*Task brief*: Beneath this task are records; count the lines among them that contain the word "cell" and answer with the number only.

============================================================

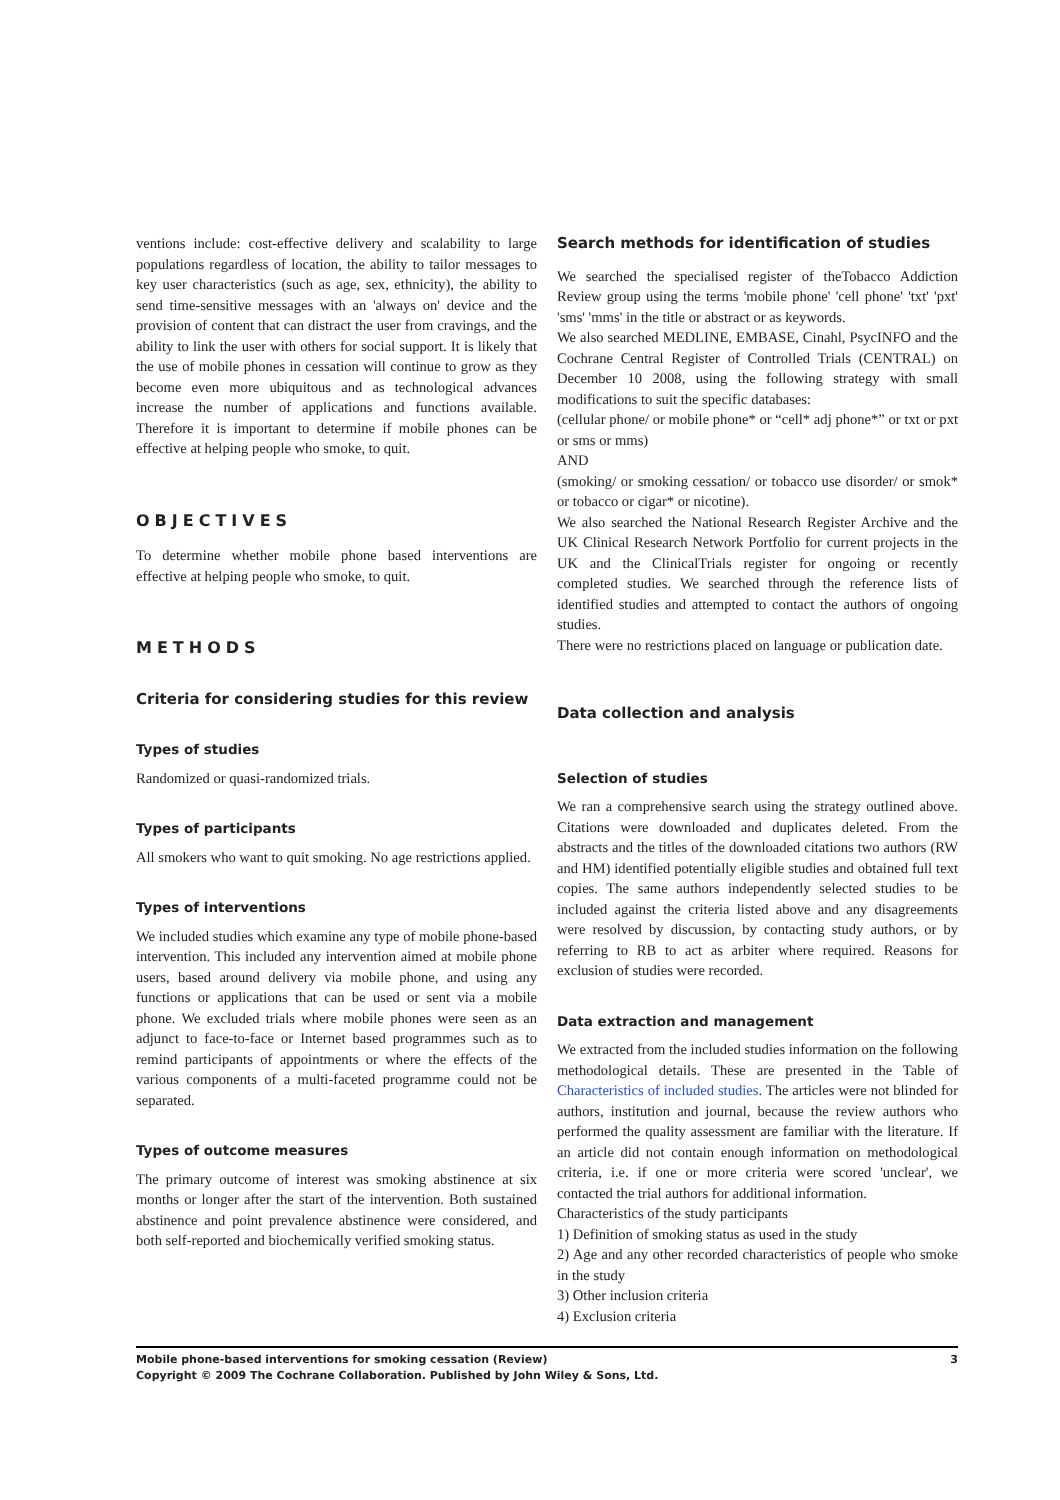ventions include: cost-effective delivery and scalability to large populations regardless of location, the ability to tailor messages to key user characteristics (such as age, sex, ethnicity), the ability to send time-sensitive messages with an 'always on' device and the provision of content that can distract the user from cravings, and the ability to link the user with others for social support. It is likely that the use of mobile phones in cessation will continue to grow as they become even more ubiquitous and as technological advances increase the number of applications and functions available. Therefore it is important to determine if mobile phones can be effective at helping people who smoke, to quit.
OBJECTIVES
To determine whether mobile phone based interventions are effective at helping people who smoke, to quit.
METHODS
Criteria for considering studies for this review
Types of studies
Randomized or quasi-randomized trials.
Types of participants
All smokers who want to quit smoking. No age restrictions applied.
Types of interventions
We included studies which examine any type of mobile phone-based intervention. This included any intervention aimed at mobile phone users, based around delivery via mobile phone, and using any functions or applications that can be used or sent via a mobile phone. We excluded trials where mobile phones were seen as an adjunct to face-to-face or Internet based programmes such as to remind participants of appointments or where the effects of the various components of a multi-faceted programme could not be separated.
Types of outcome measures
The primary outcome of interest was smoking abstinence at six months or longer after the start of the intervention. Both sustained abstinence and point prevalence abstinence were considered, and both self-reported and biochemically verified smoking status.
Search methods for identification of studies
We searched the specialised register of theTobacco Addiction Review group using the terms 'mobile phone' 'cell phone' 'txt' 'pxt' 'sms' 'mms' in the title or abstract or as keywords.
We also searched MEDLINE, EMBASE, Cinahl, PsycINFO and the Cochrane Central Register of Controlled Trials (CENTRAL) on December 10 2008, using the following strategy with small modifications to suit the specific databases:
(cellular phone/ or mobile phone* or “cell* adj phone*” or txt or pxt or sms or mms)
AND
(smoking/ or smoking cessation/ or tobacco use disorder/ or smok* or tobacco or cigar* or nicotine).
We also searched the National Research Register Archive and the UK Clinical Research Network Portfolio for current projects in the UK and the ClinicalTrials register for ongoing or recently completed studies. We searched through the reference lists of identified studies and attempted to contact the authors of ongoing studies.
There were no restrictions placed on language or publication date.
Data collection and analysis
Selection of studies
We ran a comprehensive search using the strategy outlined above. Citations were downloaded and duplicates deleted. From the abstracts and the titles of the downloaded citations two authors (RW and HM) identified potentially eligible studies and obtained full text copies. The same authors independently selected studies to be included against the criteria listed above and any disagreements were resolved by discussion, by contacting study authors, or by referring to RB to act as arbiter where required. Reasons for exclusion of studies were recorded.
Data extraction and management
We extracted from the included studies information on the following methodological details. These are presented in the Table of Characteristics of included studies. The articles were not blinded for authors, institution and journal, because the review authors who performed the quality assessment are familiar with the literature. If an article did not contain enough information on methodological criteria, i.e. if one or more criteria were scored 'unclear', we contacted the trial authors for additional information.
Characteristics of the study participants
1) Definition of smoking status as used in the study
2) Age and any other recorded characteristics of people who smoke in the study
3) Other inclusion criteria
4) Exclusion criteria
Mobile phone-based interventions for smoking cessation (Review) 3
Copyright © 2009 The Cochrane Collaboration. Published by John Wiley & Sons, Ltd.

============================================================

*Finished task*: 2